'Living As Learning' at Teachers College

By Jeff Farr

Professors Jim Garrison and Larry Hickman introduced their new dialogue book, coauthored with Daisaku Ikeda, at Teachers College, Columbia University on November 15, 2014. Living As Learning: John Dewey in the 21st Century, published by Dialogue Path Press, brings together the pragmatism of Dewey with the humanism of Soka education to look for new ways out of today’s educational stalemate.

Sponsored by the Ikeda Center, the Arts & Humanities Program at Teachers College, and the Education Program at the college’s Gottesman Libraries, the book talk began with Ikeda Center President Richard Yoshimachi remembering Mr. Ikeda’s 1996 speech on “Education for Global Citizenship” at Teachers College. Mr. Ikeda put forth that global citizenship is something each of us can and should aspire to—an aspiration that naturally leads to greater peace—and Yoshimachi highlighted how this theme is further developed in Living As Learning, with Garrison and Hickman in agreement with Mr. Ikeda that the fostering of global citizens is, in Hickman’s words, the “most vital task of education.”

Hickman, director of the Center for Dewey Studies at Southern Illinois University Carbondale, detailed the fundamental agreement Dewey and Soka education have on this point. What Soka education founder Tsunesaburo Makiguchi termed “value creation,” Dewey termed “growth,” Hickman shared, adding that “in each case, there is an emphasis on learning, learning to learn, and, most especially, learning to adjust to changing circumstances or context.”

Makiguchi and Dewey share an emphasis on learning, learning to learn, and learning to adjust to changing circumstances or context.A great sign of hope today for education, Hickman went on, is Soka University of America, which, since its founding in 2001 by Mr. Ikeda, has based its curriculum on this spirit of learning and has consistently received high marks from the U.S. News & World Report. “SUA has a deep qualitative commitment, a commitment to nurturing leaders of culture in the community, a commitment to nurturing leaders of humanism in society, a commitment to nurturing leaders of pacifism in the world, and a commitment to nurturing leaders for the creative coexistence of nature and humanity,” Hickman said.

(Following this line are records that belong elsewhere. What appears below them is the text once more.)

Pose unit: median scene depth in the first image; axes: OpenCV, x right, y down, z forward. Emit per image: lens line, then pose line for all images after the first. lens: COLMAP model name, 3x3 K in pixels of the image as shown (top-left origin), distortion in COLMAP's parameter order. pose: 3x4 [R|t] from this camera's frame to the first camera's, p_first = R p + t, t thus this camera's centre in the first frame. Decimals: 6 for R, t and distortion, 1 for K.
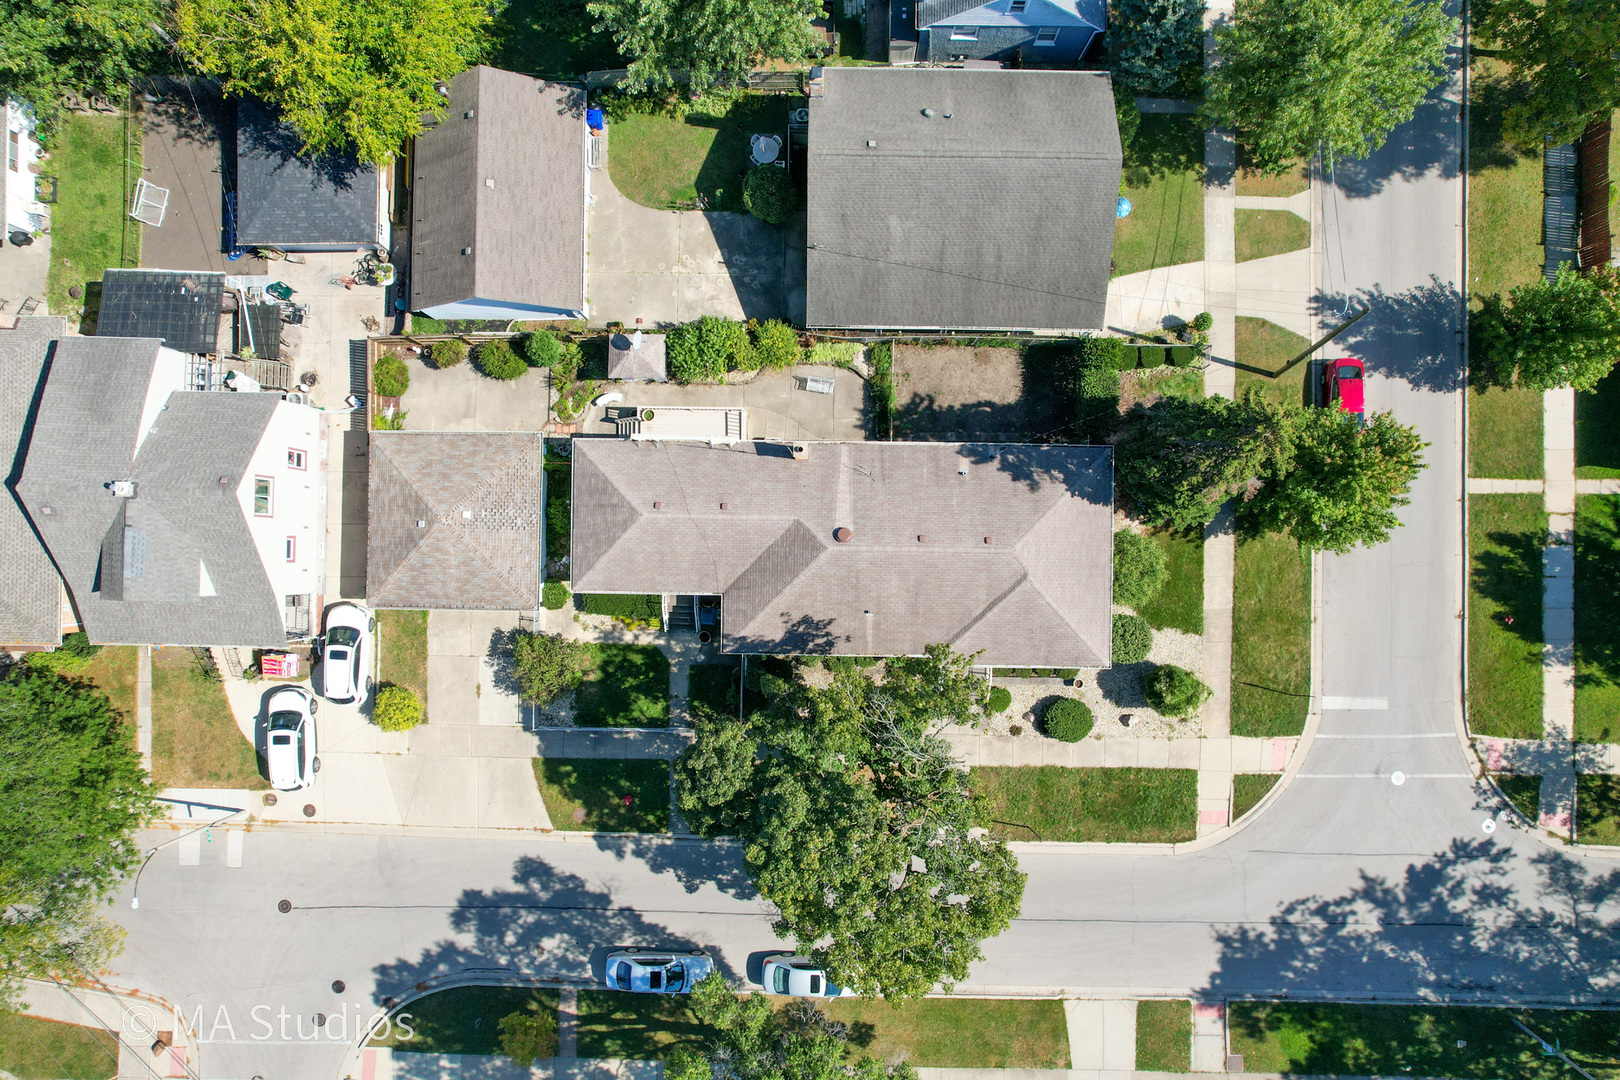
lens RADIAL K [[1056.6, 0, 810.0], [0, 1056.6, 540.0], [0, 0, 1]] dist [-0.026870, 0.003135]
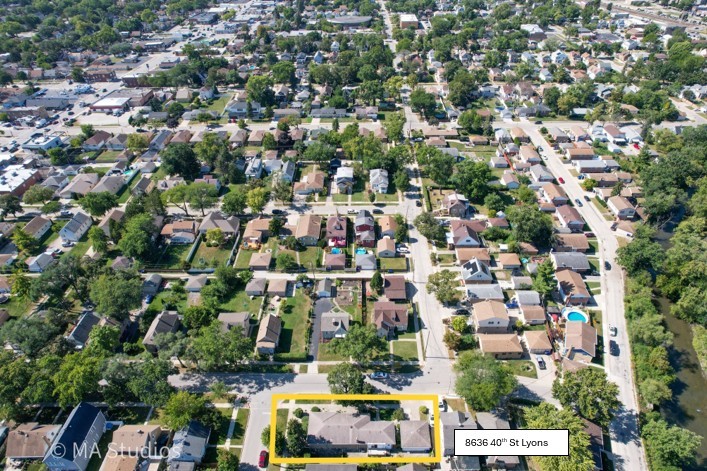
lens RADIAL K [[478.2, 0, 353.5], [0, 478.2, 235.5], [0, 0, 1]] dist [0.002773, 0.002085]
pose [[-0.999091, 0.030796, 0.029490, -0.098943], [0.006380, -0.575867, 0.817518, -1.537372], [0.042159, 0.816963, 0.575147, -1.450311]]
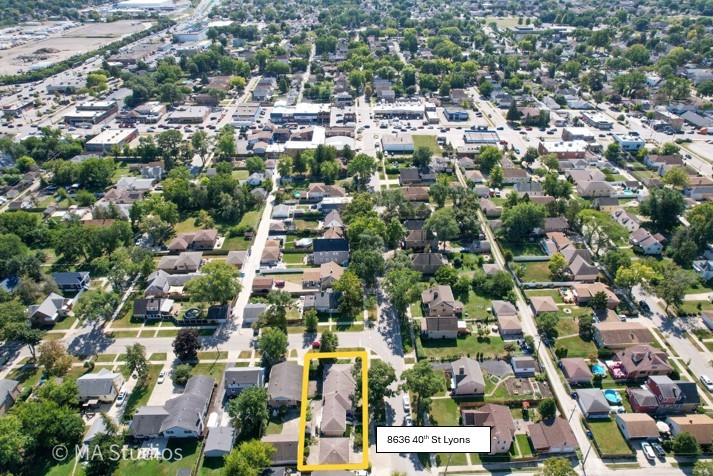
lens RADIAL K [[465.0, 0, 356.5], [0, 465.0, 238.0], [0, 0, 1]] dist [-0.026870, 0.003135]
pose [[-0.033322, -0.530059, 0.847306, -1.828032], [0.999417, -0.024033, 0.024269, 0.071016], [0.007499, 0.847620, 0.530551, -1.327073]]
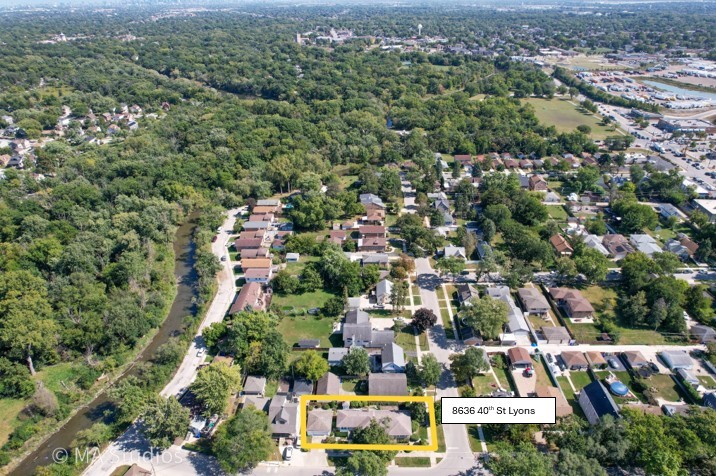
lens RADIAL K [[467.0, 0, 358.0], [0, 467.0, 238.0], [0, 0, 1]] dist [-0.026870, 0.003135]
pose [[0.999900, 0.002298, -0.013964, -0.036129], [-0.013412, 0.468752, -0.883228, 2.101893], [0.004516, 0.883327, 0.468735, -1.512049]]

Garrison, who teaches at Virginia Tech, addressed Dewey’s concerns for America’s future as expressed in Individualism, Old and New, where Dewey spoke of “quantification, mechanization and standardization…the marks of the Americanization that is conquering the world.” Garrison added: “Such Americanism has become a new kind of imperialism shared by all the global powers within the new global economy.... It is an anti-humanistic travesty of individualism and the uniqueness of human potential.” But Dewey and Soka education work toward an America in which “our creative acts matter in the course of events.”

Responses followed from Teachers College doctoral candidate Carmen Jones and professor David Hansen. Jones focused on the theme of family and community in Living As Learning, which led her to reflect on many personal experiences, from her father inspiring her love of reading as a child to the September 11 terrorist attacks directly impacting her school community. “It seems impossible to read this book without joining the conversation,” she said.

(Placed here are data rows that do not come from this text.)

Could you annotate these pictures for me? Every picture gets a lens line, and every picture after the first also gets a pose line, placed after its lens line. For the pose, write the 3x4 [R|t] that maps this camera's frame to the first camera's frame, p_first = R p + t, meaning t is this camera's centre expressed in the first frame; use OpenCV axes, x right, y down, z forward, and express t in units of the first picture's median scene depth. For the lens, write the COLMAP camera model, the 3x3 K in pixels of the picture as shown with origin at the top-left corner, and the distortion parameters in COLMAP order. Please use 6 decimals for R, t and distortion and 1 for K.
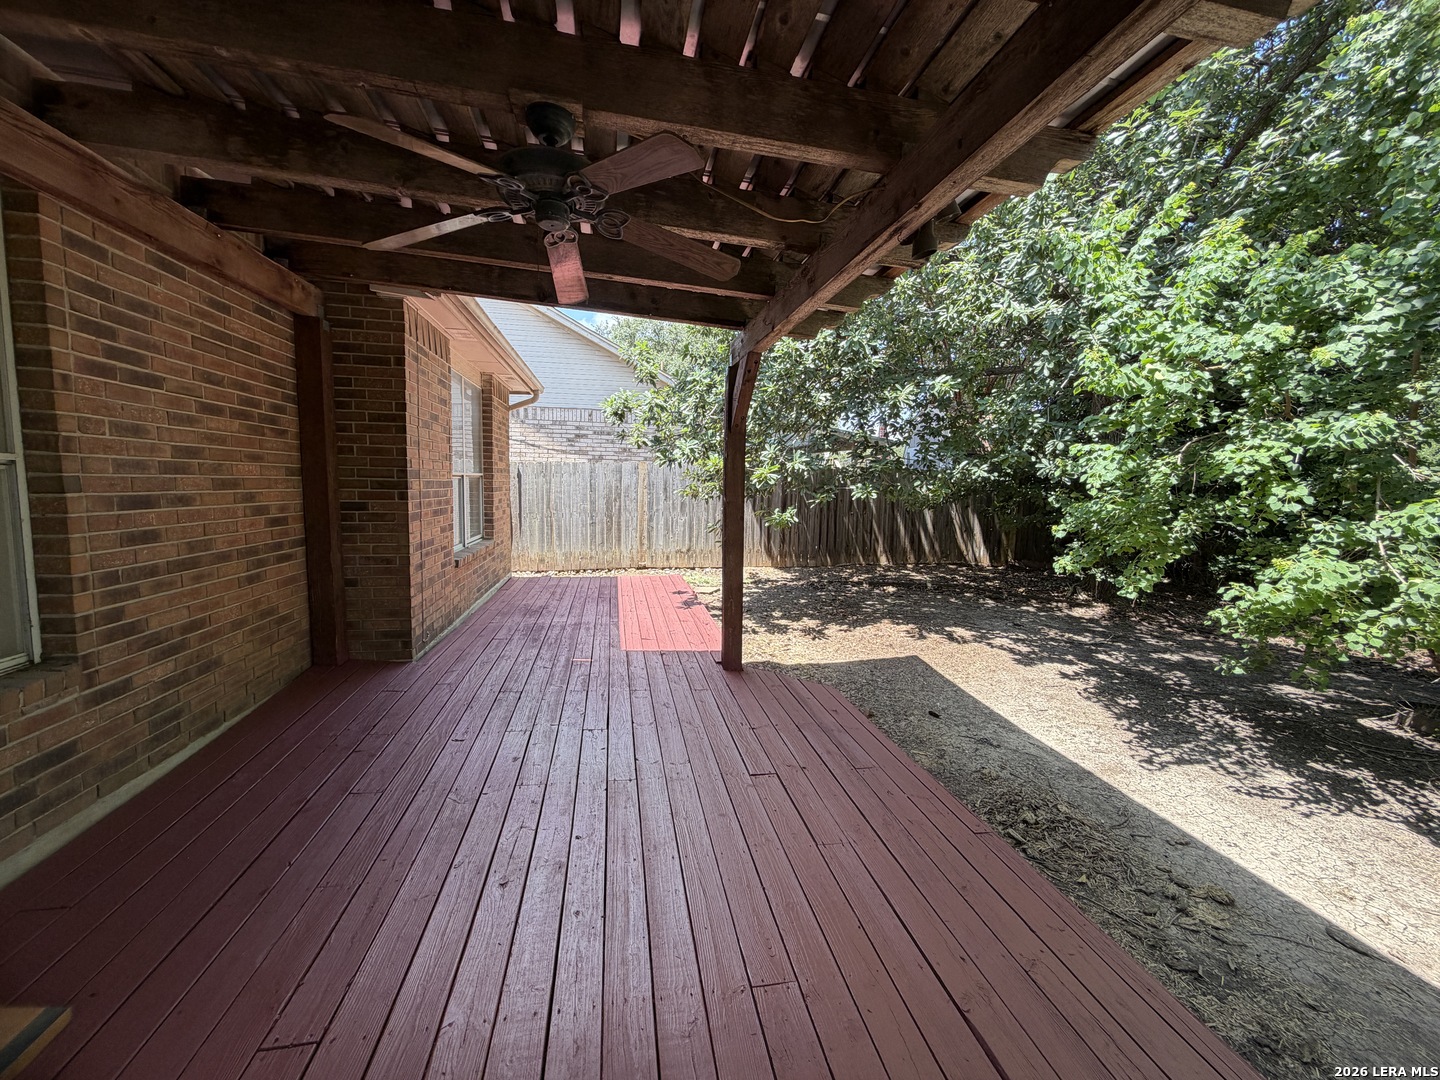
lens RADIAL K [[574.7, 0, 715.5], [0, 574.7, 536.9], [0, 0, 1]] dist [-0.000267, -0.000022]
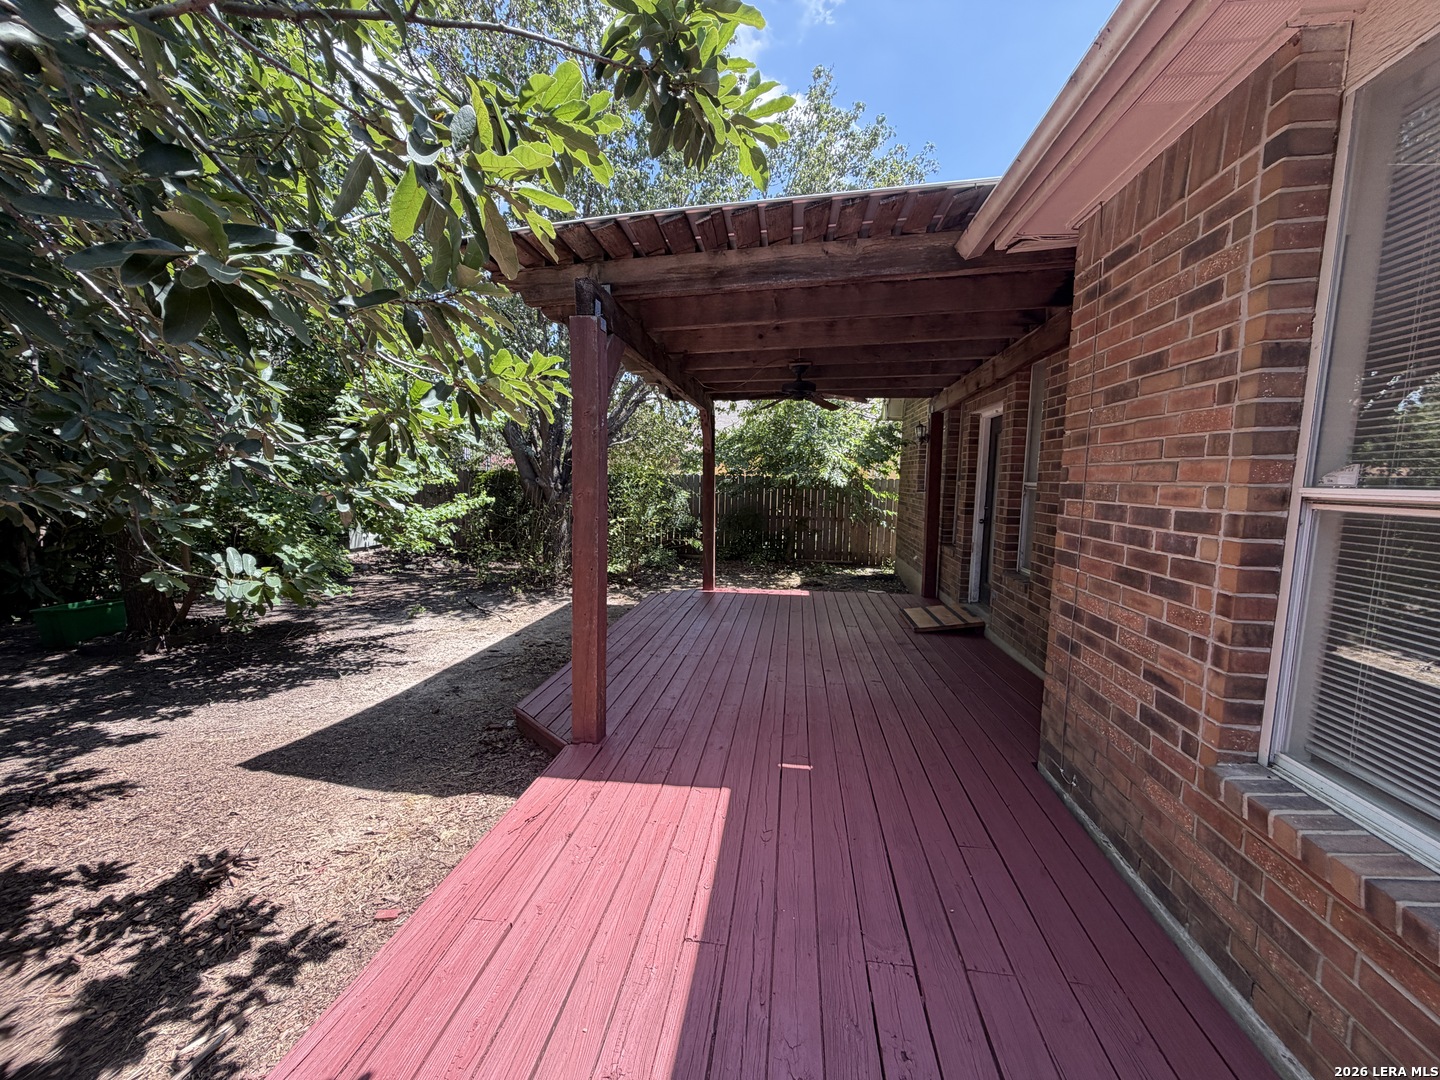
lens RADIAL K [[574.7, 0, 715.5], [0, 574.7, 536.9], [0, 0, 1]] dist [-0.000267, -0.000022]
pose [[-0.951117, -0.068342, 0.301172, -0.386242], [-0.007582, 0.980080, 0.198456, -0.199713], [-0.308736, 0.186471, -0.932690, 1.892984]]
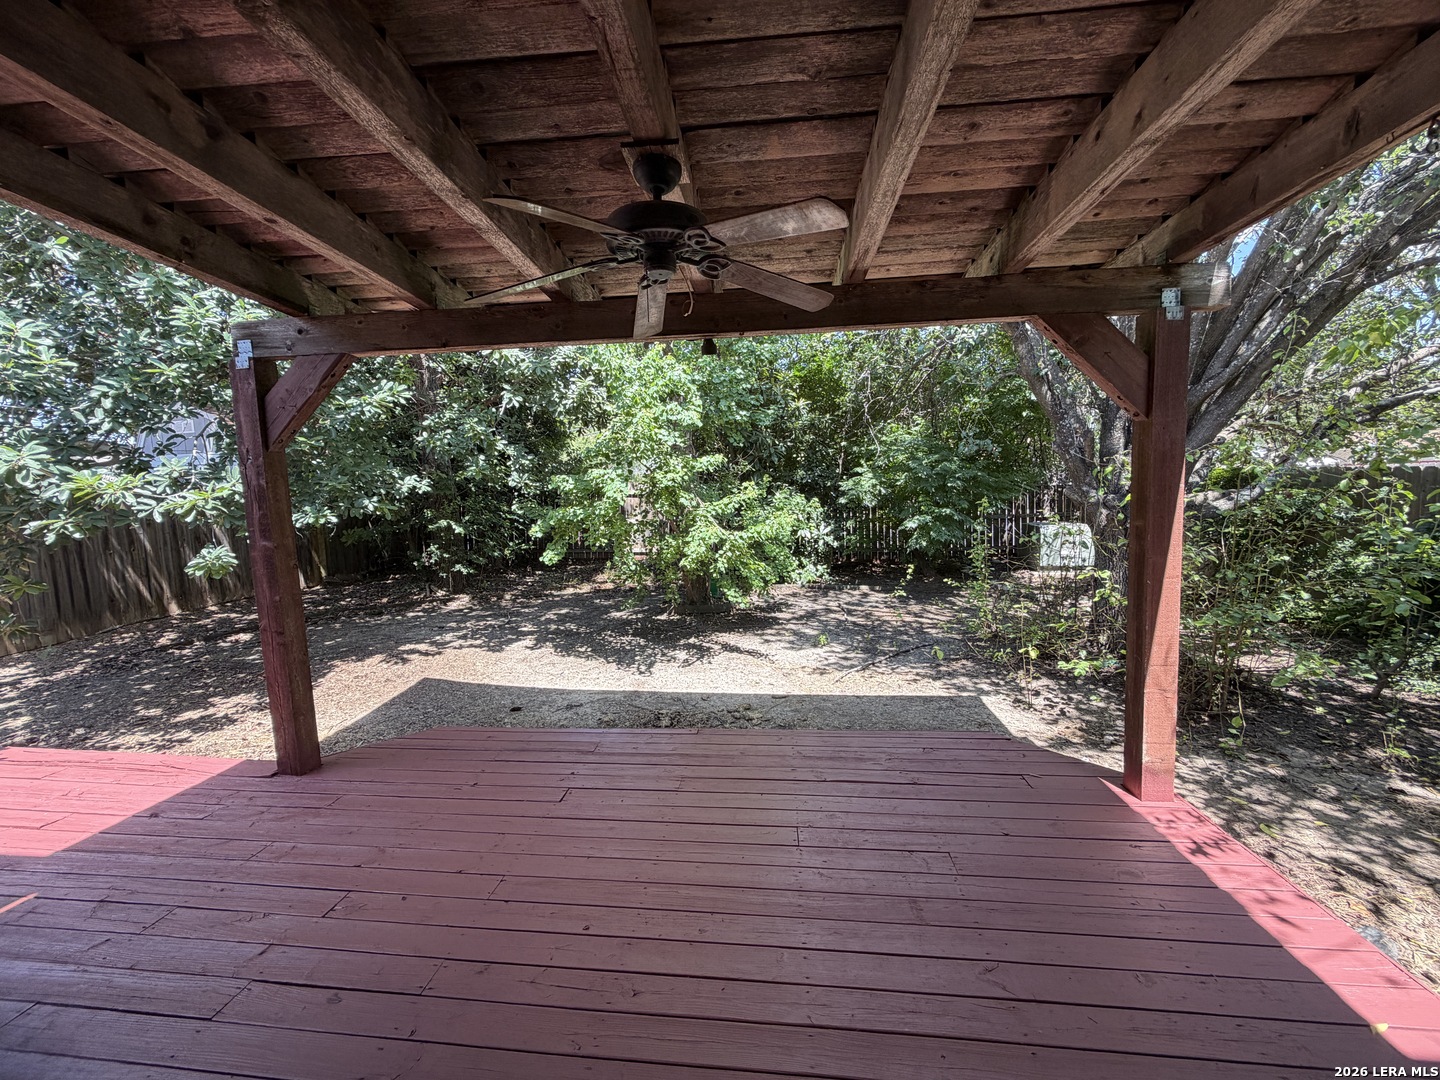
lens RADIAL K [[574.7, 0, 715.5], [0, 574.7, 536.9], [0, 0, 1]] dist [-0.000267, -0.000022]
pose [[0.274901, -0.116885, 0.954341, -0.589856], [0.125977, 0.988405, 0.084769, -0.072402], [-0.953184, 0.096922, 0.286438, 0.311040]]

Jones said she was inspired by Garrison’s statement in the book that, for Dewey and Makiguchi, “students learn and grow by creatively exercising their capacities to overcome obstacles and transform their environments, thereby creating value. In this way, they acquire a wholesome discipline quite different from what is imposed by authoritarian teaching, which assumes that students are passive and require external motivation to act.”

Hansen reflected, “We’re not remembering what we know in the field of education,” praising this book for bringing back a “living dialogue” to the art of education. He was reminded how Dewey once said, in Democracy and Education, “Life is a self-renewing process through action upon the environment.” Living As Learning took Hansen back to what he called some of his favorite “re-” words: renewal, restoration, retrieval, and replenishment. “It’s good to remember what we know, to renew what we know,” he concluded.

Hickman and Garrison also participated in a dialogue session with the gathered students and faculty. Topics covered included how universities can open themselves to local communities, how Dewey might rearticulate his philosophy for today’s climate, and how dialogue between pragmatism and Buddhist humanism can bolster multiculturalism.